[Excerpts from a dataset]
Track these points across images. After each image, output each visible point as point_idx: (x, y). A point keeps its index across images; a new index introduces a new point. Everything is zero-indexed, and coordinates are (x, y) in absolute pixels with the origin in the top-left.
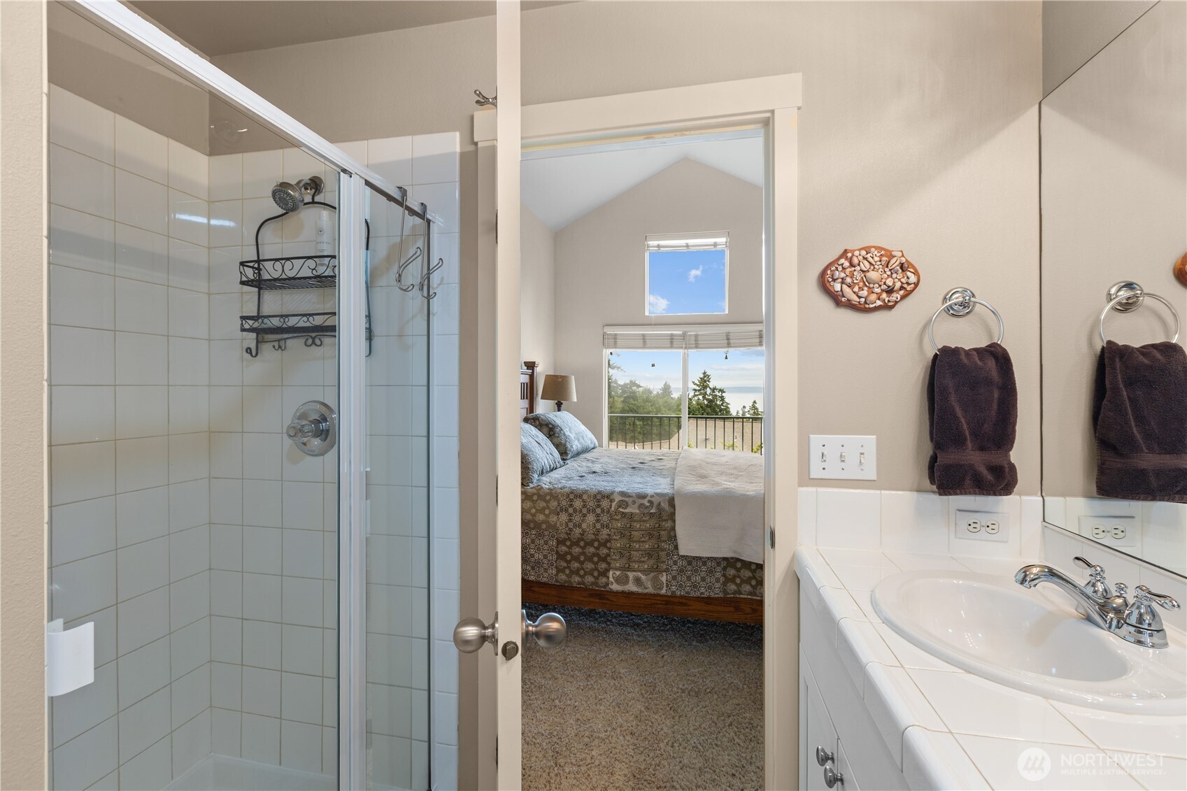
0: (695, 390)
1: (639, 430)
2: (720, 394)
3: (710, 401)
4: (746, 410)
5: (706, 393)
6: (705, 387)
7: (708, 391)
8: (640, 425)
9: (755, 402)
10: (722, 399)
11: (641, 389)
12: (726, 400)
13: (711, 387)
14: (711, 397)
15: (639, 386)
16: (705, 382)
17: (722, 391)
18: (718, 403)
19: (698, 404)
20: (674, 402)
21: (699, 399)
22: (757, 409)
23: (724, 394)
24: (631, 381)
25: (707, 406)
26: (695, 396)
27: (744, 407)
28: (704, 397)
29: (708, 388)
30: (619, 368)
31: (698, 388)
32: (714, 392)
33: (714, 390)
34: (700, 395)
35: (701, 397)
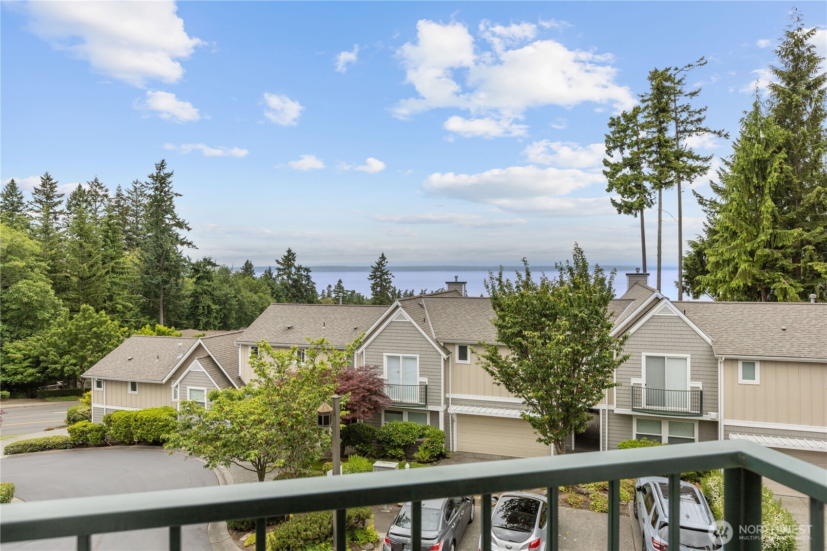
0: (279, 269)
1: (215, 314)
2: (305, 273)
3: (295, 281)
4: (332, 289)
5: (290, 272)
6: (290, 266)
7: (293, 270)
8: (216, 309)
9: (340, 281)
10: (308, 278)
11: (217, 268)
12: (313, 280)
13: (296, 265)
14: (296, 277)
15: (214, 265)
16: (290, 261)
17: (307, 270)
18: (304, 282)
19: (282, 284)
20: (255, 282)
21: (283, 279)
22: (342, 288)
23: (309, 274)
24: (205, 260)
25: (292, 286)
26: (279, 275)
27: (330, 286)
28: (289, 277)
29: (293, 268)
30: (190, 244)
31: (282, 267)
32: (299, 271)
33: (299, 268)
34: (284, 274)
35: (285, 277)
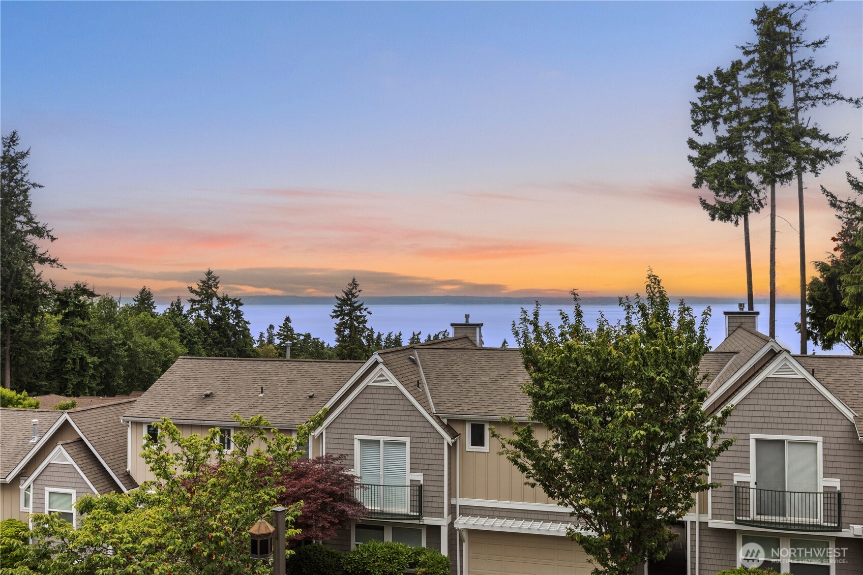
0: (193, 301)
1: (92, 371)
2: (234, 308)
3: (218, 319)
4: (275, 332)
5: (211, 306)
6: (210, 296)
7: (215, 303)
8: (93, 363)
9: (288, 320)
10: (238, 314)
11: (96, 300)
12: (245, 317)
13: (220, 296)
14: (219, 313)
15: (92, 294)
16: (210, 287)
17: (237, 302)
18: (231, 321)
19: (197, 324)
20: (156, 321)
21: (199, 316)
22: (291, 330)
23: (240, 308)
24: (77, 286)
25: (212, 326)
26: (192, 310)
27: (272, 327)
28: (208, 313)
29: (215, 299)
30: (54, 261)
31: (197, 298)
32: (224, 304)
33: (224, 300)
34: (201, 309)
35: (202, 313)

# Problem requirements
Return the records above in their entirety, word for word, with the pictures removed.

# Exercise answer
Track these points across images. After each image, output each visible point as point_idx: (x, y). A point keeps its index across images; a new index introduces a new point. Everything is zero-indexed, and coordinates are (x, y) in absolute pixels with the origin in the top-left.
0: (695, 390)
1: (639, 430)
2: (720, 394)
3: (710, 401)
4: (746, 410)
5: (706, 393)
6: (705, 387)
7: (708, 391)
8: (640, 425)
9: (755, 402)
10: (722, 399)
11: (641, 389)
12: (726, 400)
13: (711, 387)
14: (711, 397)
15: (639, 386)
16: (705, 382)
17: (722, 391)
18: (718, 403)
19: (698, 404)
20: (674, 402)
21: (699, 399)
22: (757, 409)
23: (724, 394)
24: (631, 381)
25: (707, 406)
26: (695, 396)
27: (744, 407)
28: (704, 397)
29: (708, 388)
30: (619, 368)
31: (698, 388)
32: (714, 392)
33: (714, 390)
34: (700, 395)
35: (701, 397)
0: (279, 269)
1: (215, 314)
2: (305, 273)
3: (295, 281)
4: (332, 289)
5: (290, 272)
6: (290, 266)
7: (293, 270)
8: (216, 309)
9: (340, 281)
10: (308, 278)
11: (217, 268)
12: (313, 280)
13: (296, 265)
14: (296, 277)
15: (214, 265)
16: (290, 261)
17: (307, 270)
18: (304, 282)
19: (282, 284)
20: (255, 282)
21: (283, 279)
22: (342, 288)
23: (309, 274)
24: (205, 260)
25: (292, 286)
26: (279, 275)
27: (330, 286)
28: (289, 277)
29: (293, 268)
30: (190, 244)
31: (282, 267)
32: (299, 271)
33: (299, 268)
34: (284, 274)
35: (285, 277)
0: (193, 301)
1: (92, 371)
2: (234, 308)
3: (218, 319)
4: (275, 332)
5: (211, 306)
6: (210, 296)
7: (215, 303)
8: (93, 363)
9: (288, 320)
10: (238, 314)
11: (96, 300)
12: (245, 317)
13: (220, 296)
14: (219, 313)
15: (92, 294)
16: (210, 287)
17: (237, 302)
18: (231, 321)
19: (197, 324)
20: (156, 321)
21: (199, 316)
22: (291, 330)
23: (240, 308)
24: (77, 286)
25: (212, 326)
26: (192, 310)
27: (272, 327)
28: (208, 313)
29: (215, 299)
30: (54, 261)
31: (197, 298)
32: (224, 304)
33: (224, 300)
34: (201, 309)
35: (202, 313)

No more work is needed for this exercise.